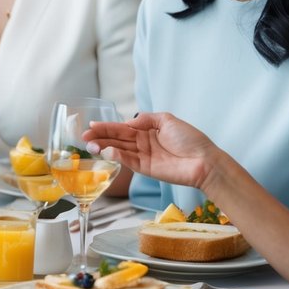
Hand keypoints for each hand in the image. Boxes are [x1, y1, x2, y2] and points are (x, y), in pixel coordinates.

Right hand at [83, 112, 218, 189]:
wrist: (204, 161)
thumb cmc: (190, 139)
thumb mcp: (168, 120)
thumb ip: (147, 119)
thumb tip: (129, 122)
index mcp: (147, 131)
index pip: (122, 128)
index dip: (107, 126)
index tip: (91, 125)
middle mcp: (143, 143)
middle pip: (117, 139)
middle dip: (100, 137)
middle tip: (84, 137)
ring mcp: (143, 157)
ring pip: (119, 150)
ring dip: (104, 147)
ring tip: (90, 145)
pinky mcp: (146, 169)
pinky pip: (128, 161)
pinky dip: (117, 156)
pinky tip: (108, 150)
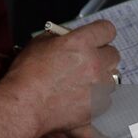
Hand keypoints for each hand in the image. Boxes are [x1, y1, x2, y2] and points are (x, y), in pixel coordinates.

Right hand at [2, 20, 119, 137]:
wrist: (24, 106)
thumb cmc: (26, 76)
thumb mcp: (39, 43)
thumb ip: (59, 37)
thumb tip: (66, 37)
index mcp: (80, 43)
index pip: (107, 30)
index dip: (101, 33)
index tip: (98, 37)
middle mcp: (94, 63)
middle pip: (113, 54)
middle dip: (102, 56)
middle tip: (88, 61)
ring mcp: (98, 86)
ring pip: (112, 78)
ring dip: (101, 78)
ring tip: (83, 83)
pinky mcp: (96, 107)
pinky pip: (106, 99)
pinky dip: (97, 99)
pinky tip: (82, 99)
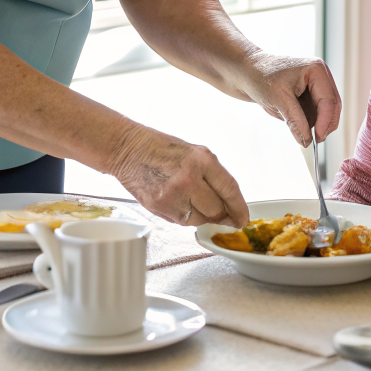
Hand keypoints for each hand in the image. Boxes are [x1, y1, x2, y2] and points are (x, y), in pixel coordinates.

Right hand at [108, 123, 248, 227]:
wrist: (127, 149)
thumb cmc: (161, 148)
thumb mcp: (194, 152)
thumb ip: (213, 176)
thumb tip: (229, 204)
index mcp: (202, 159)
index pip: (229, 189)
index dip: (239, 208)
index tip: (243, 219)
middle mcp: (189, 178)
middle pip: (216, 210)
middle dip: (220, 214)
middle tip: (219, 212)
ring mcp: (172, 194)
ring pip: (200, 219)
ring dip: (201, 215)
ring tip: (190, 198)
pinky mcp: (159, 207)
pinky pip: (182, 221)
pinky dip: (185, 216)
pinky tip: (178, 201)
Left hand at [240, 53, 341, 145]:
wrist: (246, 72)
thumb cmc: (260, 77)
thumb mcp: (278, 99)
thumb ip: (295, 120)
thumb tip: (307, 141)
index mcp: (317, 70)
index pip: (329, 101)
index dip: (325, 122)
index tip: (317, 139)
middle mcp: (320, 77)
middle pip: (333, 107)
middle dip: (324, 125)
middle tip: (313, 141)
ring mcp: (315, 87)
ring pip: (325, 114)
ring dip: (313, 123)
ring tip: (289, 120)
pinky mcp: (309, 96)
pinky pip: (314, 115)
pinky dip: (306, 122)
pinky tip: (287, 116)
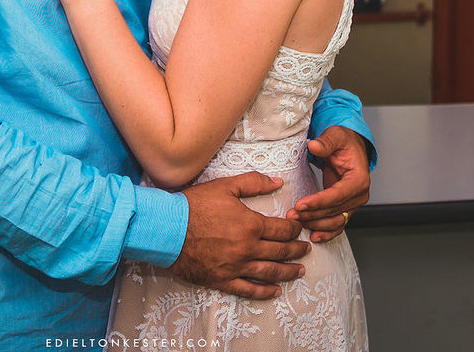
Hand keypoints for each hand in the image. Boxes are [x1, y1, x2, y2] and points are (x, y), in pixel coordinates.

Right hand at [169, 172, 309, 299]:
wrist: (167, 229)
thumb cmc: (194, 205)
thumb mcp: (225, 186)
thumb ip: (253, 183)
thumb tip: (278, 182)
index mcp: (251, 225)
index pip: (282, 230)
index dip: (294, 229)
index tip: (299, 228)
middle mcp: (248, 248)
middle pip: (280, 252)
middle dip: (296, 250)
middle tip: (306, 249)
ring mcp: (236, 267)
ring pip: (269, 272)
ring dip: (287, 272)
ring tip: (300, 271)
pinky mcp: (223, 280)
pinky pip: (248, 290)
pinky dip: (264, 292)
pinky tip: (275, 291)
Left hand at [287, 126, 370, 241]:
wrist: (350, 147)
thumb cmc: (344, 141)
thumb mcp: (336, 135)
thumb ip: (326, 142)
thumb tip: (314, 145)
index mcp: (359, 179)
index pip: (338, 195)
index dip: (319, 202)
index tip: (300, 204)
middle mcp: (360, 194)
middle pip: (334, 210)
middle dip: (312, 214)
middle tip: (292, 214)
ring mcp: (354, 203)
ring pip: (335, 221)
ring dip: (316, 224)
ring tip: (297, 222)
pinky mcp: (346, 208)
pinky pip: (337, 224)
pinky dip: (326, 232)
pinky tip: (314, 236)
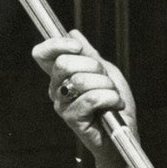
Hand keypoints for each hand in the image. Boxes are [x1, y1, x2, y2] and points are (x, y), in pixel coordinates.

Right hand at [32, 29, 135, 159]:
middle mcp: (56, 89)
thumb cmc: (114, 106)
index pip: (43, 54)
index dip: (57, 44)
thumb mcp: (106, 73)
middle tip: (106, 82)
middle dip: (95, 67)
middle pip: (65, 63)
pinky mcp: (72, 118)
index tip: (77, 47)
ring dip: (107, 86)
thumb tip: (73, 33)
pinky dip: (110, 99)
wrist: (123, 134)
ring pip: (82, 80)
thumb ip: (90, 55)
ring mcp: (61, 105)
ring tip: (112, 98)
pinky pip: (92, 97)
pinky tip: (113, 106)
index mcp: (62, 76)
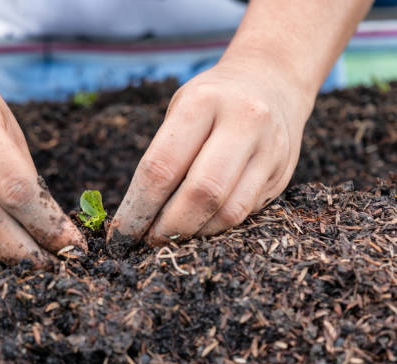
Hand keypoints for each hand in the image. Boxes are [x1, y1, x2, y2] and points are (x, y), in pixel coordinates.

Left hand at [107, 56, 313, 251]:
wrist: (271, 82)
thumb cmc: (210, 102)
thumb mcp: (180, 110)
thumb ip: (163, 157)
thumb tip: (136, 218)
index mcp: (203, 101)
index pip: (162, 166)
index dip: (138, 207)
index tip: (121, 232)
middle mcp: (243, 121)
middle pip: (201, 192)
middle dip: (168, 227)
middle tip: (148, 241)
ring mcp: (269, 148)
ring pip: (228, 211)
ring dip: (193, 233)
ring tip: (172, 236)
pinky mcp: (283, 173)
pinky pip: (245, 213)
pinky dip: (215, 228)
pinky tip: (198, 227)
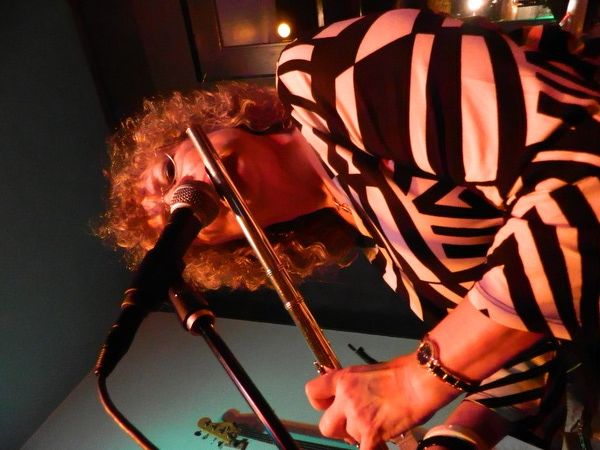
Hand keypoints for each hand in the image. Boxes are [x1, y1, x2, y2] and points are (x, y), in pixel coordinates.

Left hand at [305, 353, 460, 449]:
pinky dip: (373, 447)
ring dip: (362, 436)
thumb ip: (353, 386)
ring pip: (349, 439)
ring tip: (380, 426)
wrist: (420, 381)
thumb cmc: (402, 372)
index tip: (330, 406)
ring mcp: (357, 418)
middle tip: (353, 425)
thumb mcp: (368, 372)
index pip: (312, 392)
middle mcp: (345, 399)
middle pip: (325, 426)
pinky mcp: (372, 434)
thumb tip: (349, 397)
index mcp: (342, 379)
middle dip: (339, 429)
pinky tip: (380, 443)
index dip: (321, 403)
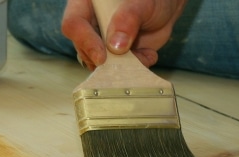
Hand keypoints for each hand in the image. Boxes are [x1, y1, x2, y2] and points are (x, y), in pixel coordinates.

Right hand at [61, 0, 185, 69]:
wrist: (164, 8)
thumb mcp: (142, 4)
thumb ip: (128, 20)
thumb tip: (115, 47)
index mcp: (87, 4)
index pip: (74, 24)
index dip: (85, 41)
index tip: (102, 57)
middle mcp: (90, 24)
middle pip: (83, 48)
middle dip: (105, 60)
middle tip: (127, 60)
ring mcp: (101, 41)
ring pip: (99, 63)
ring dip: (121, 66)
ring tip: (143, 54)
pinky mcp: (114, 55)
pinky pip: (117, 69)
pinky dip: (134, 67)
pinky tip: (148, 54)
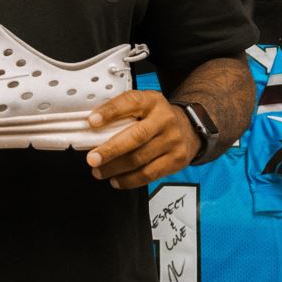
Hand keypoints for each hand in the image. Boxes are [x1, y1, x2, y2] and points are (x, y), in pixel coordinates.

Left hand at [84, 90, 198, 189]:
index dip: (110, 112)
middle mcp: (165, 119)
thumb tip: (92, 127)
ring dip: (115, 168)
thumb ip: (122, 112)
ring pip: (140, 159)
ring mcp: (173, 141)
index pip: (130, 102)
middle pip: (136, 136)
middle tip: (92, 159)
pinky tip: (116, 180)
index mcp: (152, 101)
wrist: (190, 128)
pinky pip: (149, 174)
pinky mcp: (177, 160)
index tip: (92, 121)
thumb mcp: (143, 105)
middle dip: (111, 150)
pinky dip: (129, 180)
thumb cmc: (156, 117)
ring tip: (99, 171)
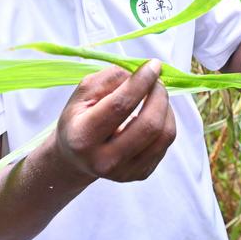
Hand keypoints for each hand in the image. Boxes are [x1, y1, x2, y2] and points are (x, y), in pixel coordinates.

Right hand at [53, 59, 176, 182]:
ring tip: (156, 94)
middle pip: (149, 125)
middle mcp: (104, 160)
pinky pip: (166, 143)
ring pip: (164, 135)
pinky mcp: (140, 174)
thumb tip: (144, 71)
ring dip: (166, 107)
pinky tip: (153, 112)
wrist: (74, 158)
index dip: (142, 82)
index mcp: (83, 137)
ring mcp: (125, 172)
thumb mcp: (83, 93)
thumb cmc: (79, 119)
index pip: (120, 105)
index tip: (154, 65)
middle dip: (159, 94)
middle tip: (157, 79)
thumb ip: (111, 77)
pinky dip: (166, 120)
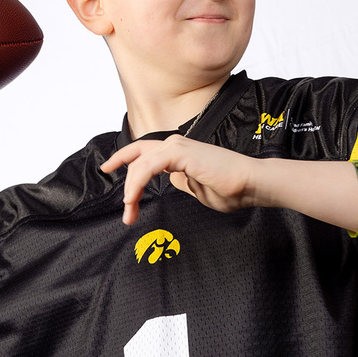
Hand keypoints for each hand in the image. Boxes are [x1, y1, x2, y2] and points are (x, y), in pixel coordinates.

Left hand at [100, 135, 259, 224]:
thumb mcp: (197, 188)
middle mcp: (175, 145)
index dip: (123, 157)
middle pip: (136, 156)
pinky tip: (135, 198)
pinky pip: (148, 166)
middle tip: (126, 211)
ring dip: (131, 189)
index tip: (107, 169)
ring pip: (140, 163)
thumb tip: (171, 183)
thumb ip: (181, 183)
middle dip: (126, 184)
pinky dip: (138, 182)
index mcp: (179, 152)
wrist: (250, 184)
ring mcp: (177, 146)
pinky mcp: (181, 153)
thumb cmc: (231, 189)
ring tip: (130, 211)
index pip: (144, 151)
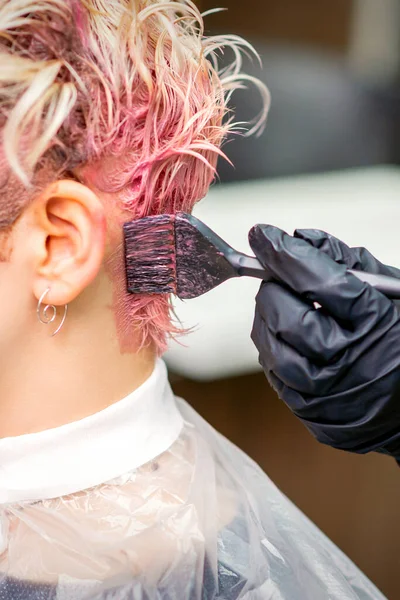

=======

Above are the records; copy from them only the lines starting at the one containing "middle mcp: (248, 248)" and ending at the one containing "index pip: (312, 392)", exactly and without pictures.

middle mcp: (248, 248)
middle pip: (280, 252)
middle dip: (296, 250)
middle tip: (306, 249)
ring mcp: (236, 267)
ring pip: (269, 272)
ring dip: (287, 272)
ring tip: (300, 271)
pinky mcp: (223, 280)
pinky pip: (248, 290)
pinky dip: (264, 292)
pinky tip: (275, 291)
Left hand at [287, 126, 370, 241]:
wrist: (350, 147)
thumb cmc: (344, 141)
thumb mcp: (336, 135)
thumb ip: (326, 142)
thumb tip: (314, 145)
index mcp: (359, 179)
index pip: (338, 195)
index dip: (319, 202)
index tip: (300, 204)
middle mcp: (360, 194)
middle pip: (334, 210)
middle dip: (312, 214)
middle tip: (292, 214)
ring mcp: (354, 203)
ring pip: (335, 221)
ring dip: (316, 224)
ring tip: (297, 222)
pinky mcp: (346, 208)
pinky pip: (337, 224)
pinky dip: (326, 232)
pinky tip: (314, 236)
Hand keypoints for each hand in the image. Boxes are [x1, y1, x2, y2] and points are (x, y), in pixel coordinates.

Right hand at [32, 29, 135, 159]:
middle mcp: (56, 89)
thumb cmc: (114, 106)
index pip: (43, 54)
index dip: (57, 44)
thumb mcp: (106, 73)
middle tip: (106, 82)
middle dip: (95, 67)
middle pip: (65, 63)
pinky mcp: (72, 118)
index tip: (77, 47)
ring dip: (107, 86)
thumb tip: (73, 33)
pinky dip: (110, 99)
wrist: (123, 134)
ring pip: (82, 80)
thumb ip: (90, 55)
ring mcp: (61, 105)
ring tip: (112, 98)
pinky pip: (92, 97)
pinky tip: (113, 106)
index mcp: (62, 76)
Hand keypoints for each hand in the image. Boxes are [x1, y1, x2, y2] and points are (x, y), in pixel coordinates.

Left hand at [107, 56, 313, 251]:
wrist: (271, 82)
thumb cmc: (210, 102)
thumb mcp: (180, 110)
thumb ip: (163, 157)
thumb tip: (136, 218)
index mcp: (203, 101)
index pip: (162, 166)
index dip: (138, 207)
index tip: (121, 232)
middle mcp: (243, 121)
middle pip: (201, 192)
middle dip: (168, 227)
middle tip: (148, 241)
ring mcp: (269, 148)
ring pip: (228, 211)
ring dip: (193, 233)
ring tip: (172, 236)
pinky mcp: (283, 173)
pinky pip: (245, 213)
pinky dip: (215, 228)
pinky tip: (198, 227)
Hand keypoints for each hand in the image. Boxes are [x1, y1, x2, y2] and points are (x, y), in pixel coordinates.

Left hand at [305, 353, 460, 449]:
pinky dip: (373, 447)
ring dip: (362, 436)
thumb ip: (353, 386)
ring pip: (349, 439)
ring tip: (380, 426)
wrist: (420, 381)
thumb cmc: (402, 372)
index tip: (330, 406)
ring mcp: (357, 418)
middle tip: (353, 425)
thumb mcp: (368, 372)
index pip: (312, 392)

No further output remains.